(Dataset items)
++++++

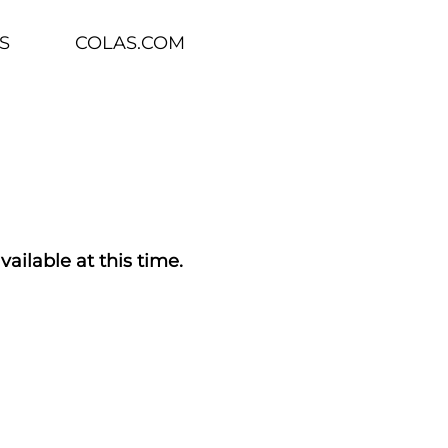
S
COLAS.COM
vailable at this time.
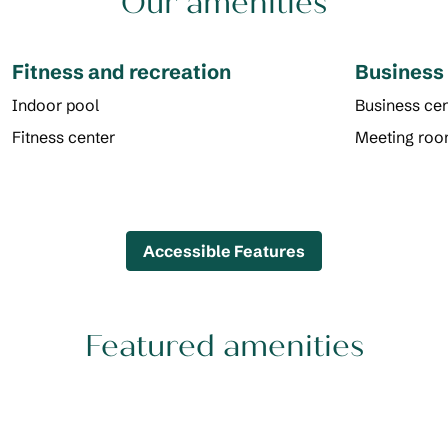
Our amenities
Fitness and recreation
Business
Indoor pool
Business cen
Fitness center
Meeting ro
Accessible Features
Featured amenities
POOL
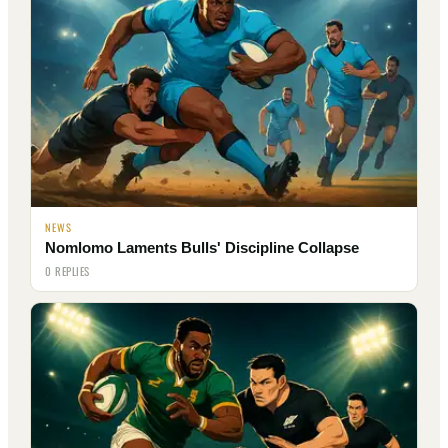
NEWS
Nomlomo Laments Bulls' Discipline Collapse
0 REPLIES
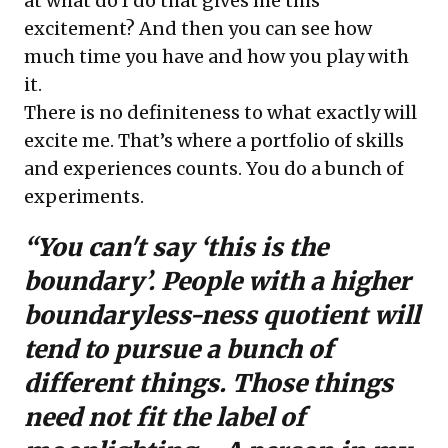
at what do I do that gives me this
excitement? And then you can see how
much time you have and how you play with
it.
There is no definiteness to what exactly will
excite me. That’s where a portfolio of skills
and experiences counts. You do a bunch of
experiments.
“You can't say ‘this is the
boundary’. People with a higher
boundaryless-ness quotient will
tend to pursue a bunch of
different things. Those things
need not fit the label of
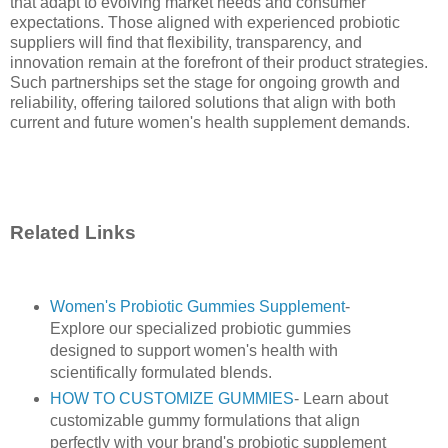
that adapt to evolving market needs and consumer
expectations. Those aligned with experienced probiotic
suppliers will find that flexibility, transparency, and
innovation remain at the forefront of their product strategies.
Such partnerships set the stage for ongoing growth and
reliability, offering tailored solutions that align with both
current and future women's health supplement demands.
Related Links
Women's Probiotic Gummies Supplement
-
Explore our specialized probiotic gummies
designed to support women's health with
scientifically formulated blends.
HOW TO CUSTOMIZE GUMMIES
- Learn about
customizable gummy formulations that align
perfectly with your brand's probiotic supplement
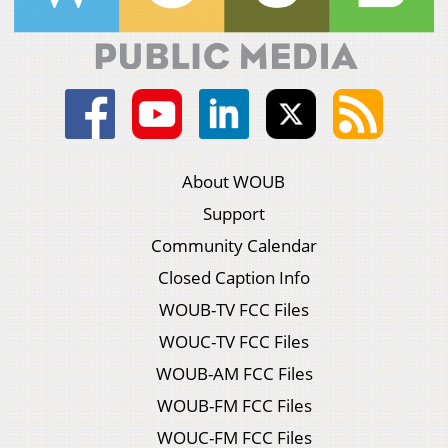
About WOUB
Support
Community Calendar
Closed Caption Info
WOUB-TV FCC Files
WOUC-TV FCC Files
WOUB-AM FCC Files
WOUB-FM FCC Files
WOUC-FM FCC Files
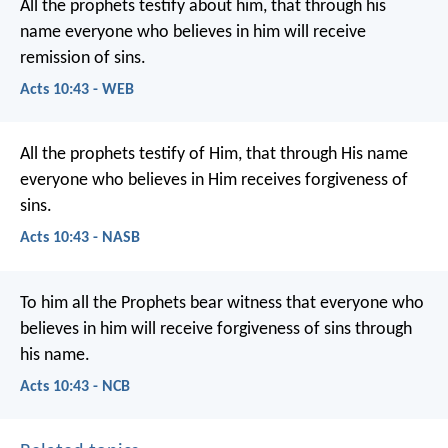
All the prophets testify about him, that through his
name everyone who believes in him will receive
remission of sins.
Acts 10:43 - WEB
All the prophets testify of Him, that through His name
everyone who believes in Him receives forgiveness of
sins.
Acts 10:43 - NASB
To him all the Prophets bear witness that everyone who
believes in him will receive forgiveness of sins through
his name.
Acts 10:43 - NCB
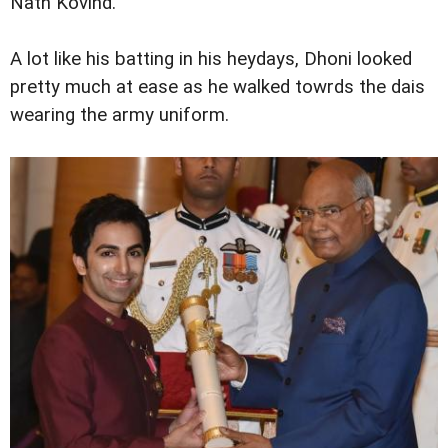
Nath Kovind.
A lot like his batting in his heydays, Dhoni looked
pretty much at ease as he walked towrds the dais
wearing the army uniform.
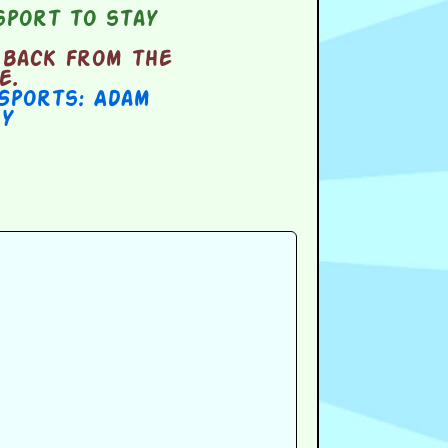
sport to stay
 back from the
e.
Sports: Adam
y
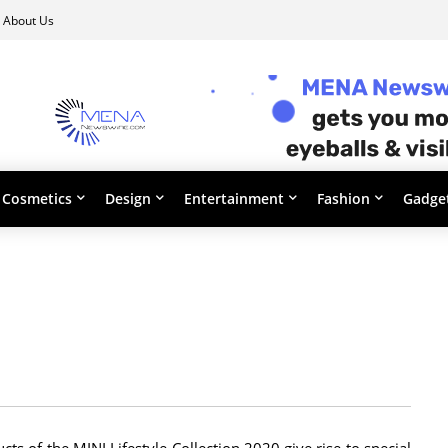
About Us
Cosmetics
Design
Entertainment
Fashion
Gadge
s of the MINI Lifestyle Collection 2020 give rise to special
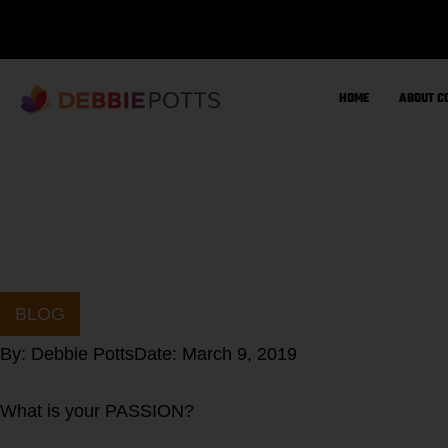
Skip
to
content
HOME
ABOUT C
BLOG
By:
Debbie Potts
Date:
March 9, 2019
What is your PASSION?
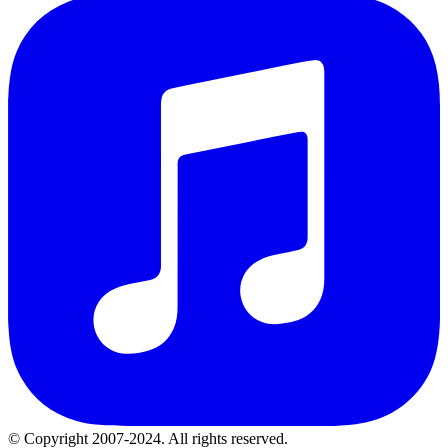
© Copyright 2007-2024. All rights reserved.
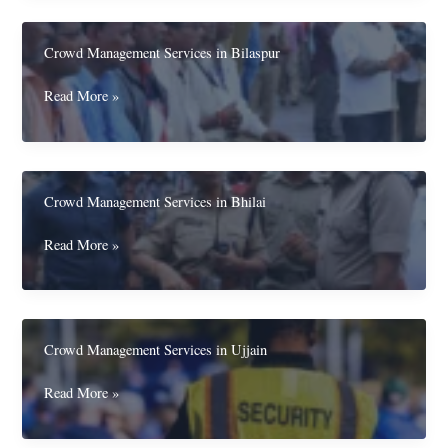
in
Korba
Crowd Management Services in Bilaspur
Crowd
Read More »
Management
Services
in
Bilaspur
Crowd Management Services in Bhilai
Crowd
Read More »
Management
Services
in
Bhilai
Crowd Management Services in Ujjain
Crowd
Read More »
Management
Services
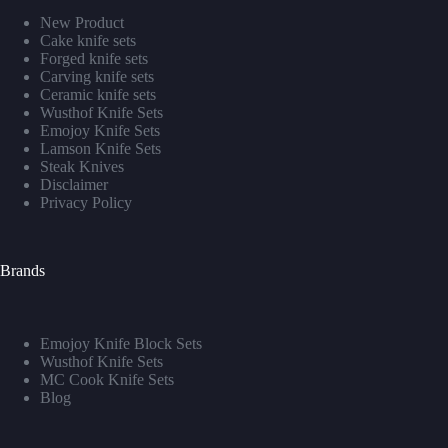
New Product
Cake knife sets
Forged knife sets
Carving knife sets
Ceramic knife sets
Wusthof Knife Sets
Emojoy Knife Sets
Lamson Knife Sets
Steak Knives
Disclaimer
Privacy Policy
Brands
Emojoy Knife Block Sets
Wusthof Knife Sets
MC Cook Knife Sets
Blog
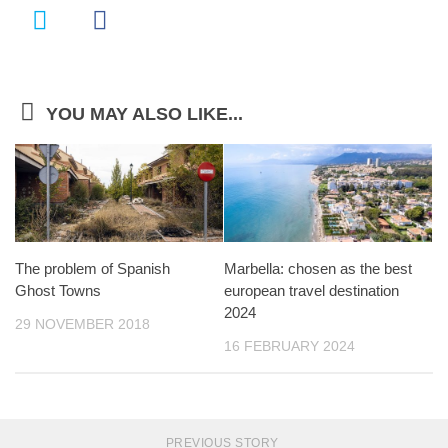
YOU MAY ALSO LIKE...
The problem of Spanish
Marbella: chosen as the best
Ghost Towns
european travel destination
2024
29 NOVEMBER 2018
16 FEBRUARY 2024
PREVIOUS STORY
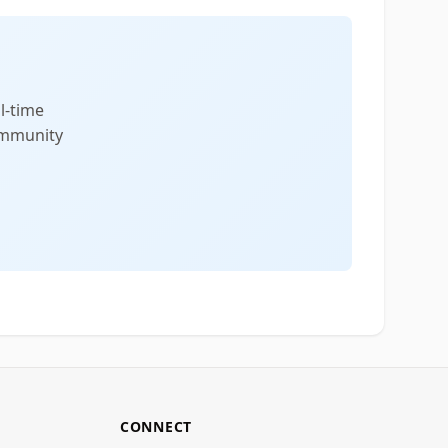
l-time
community
CONNECT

++++++

* WHAT NEEDS TO BE DONE
Give every text line from the data above as a numbered list, skipping blank lines. Leave the pictures out of the answer.

* EXERCISE RESULT
1. S
2. COLAS.COM
3. vailable at this time.
4. Our amenities
5. Fitness and recreation
6. Business
7. Indoor pool
8. Business cen
9. Fitness center
10. Meeting ro
11. Accessible Features
12. Featured amenities
13. POOL
14. NEWS
15. Nomlomo Laments Bulls' Discipline Collapse
16. 0 REPLIES
17. at what do I do that gives me this
18. excitement? And then you can see how
19. much time you have and how you play with
20. it.
21. There is no definiteness to what exactly will
22. excite me. That’s where a portfolio of skills
23. and experiences counts. You do a bunch of
24. experiments.
25. “You can't say ‘this is the
26. boundary’. People with a higher
27. boundaryless-ness quotient will
28. tend to pursue a bunch of
29. different things. Those things
30. need not fit the label of
31. that adapt to evolving market needs and consumer
32. expectations. Those aligned with experienced probiotic
33. suppliers will find that flexibility, transparency, and
34. innovation remain at the forefront of their product strategies.
35. Such partnerships set the stage for ongoing growth and
36. reliability, offering tailored solutions that align with both
37. current and future women's health supplement demands.
38. Related Links
39. Women's Probiotic Gummies Supplement
40. -
41. Explore our specialized probiotic gummies
42. designed to support women's health with
43. scientifically formulated blends.
44. HOW TO CUSTOMIZE GUMMIES
45. - Learn about
46. customizable gummy formulations that align
47. perfectly with your brand's probiotic supplement
48. About WOUB
49. Support
50. Community Calendar
51. Closed Caption Info
52. WOUB-TV FCC Files
53. WOUC-TV FCC Files
54. WOUB-AM FCC Files
55. WOUB-FM FCC Files
56. WOUC-FM FCC Files
57. All the prophets testify about him, that through his
58. name everyone who believes in him will receive
59. remission of sins.
60. Acts 10:43 - WEB
61. All the prophets testify of Him, that through His name
62. everyone who believes in Him receives forgiveness of
63. sins.
64. Acts 10:43 - NASB
65. To him all the Prophets bear witness that everyone who
66. believes in him will receive forgiveness of sins through
67. his name.
68. Acts 10:43 - NCB
69. Nath Kovind.
70. A lot like his batting in his heydays, Dhoni looked
71. pretty much at ease as he walked towrds the dais
72. wearing the army uniform.
73. sport to stay
74.  back from the
75. e.
76. Sports: Adam
77. y
78. About Us
79. Cosmetics
80. Design
81. Entertainment
82. Fashion
83. Gadge
84. s of the MINI Lifestyle Collection 2020 give rise to special
85. Skip
86. to
87. content
88. HOME
89. ABOUT C
90. BLOG
91. By:
92. Debbie Potts
93. Date:
94. March 9, 2019
95. What is your PASSION?
96. © Copyright 2007-2024. All rights reserved.
97. in
98. Korba
99. Crowd Management Services in Bilaspur
100. Crowd
101. Read More »
102. Management
103. Services
104. in
105. Bilaspur
106. Crowd Management Services in Bhilai
107. Crowd
108. Read More »
109. Management
110. Services
111. in
112. Bhilai
113. Crowd Management Services in Ujjain
114. Crowd
115. Read More »
116. Management
117. Services
118. New Product
119. Cake knife sets
120. Forged knife sets
121. Carving knife sets
122. Ceramic knife sets
123. Wusthof Knife Sets
124. Emojoy Knife Sets
125. Lamson Knife Sets
126. Steak Knives
127. Disclaimer
128. Privacy Policy
129. Brands
130. Emojoy Knife Block Sets
131. Wusthof Knife Sets
132. MC Cook Knife Sets
133. Blog
134. YOU MAY ALSO LIKE...
135. The problem of Spanish
136. Marbella: chosen as the best
137. Ghost Towns
138. european travel destination
139. 2024
140. 29 NOVEMBER 2018
141. 16 FEBRUARY 2024
142. PREVIOUS STORY
143. l-time
144. community
145. CONNECT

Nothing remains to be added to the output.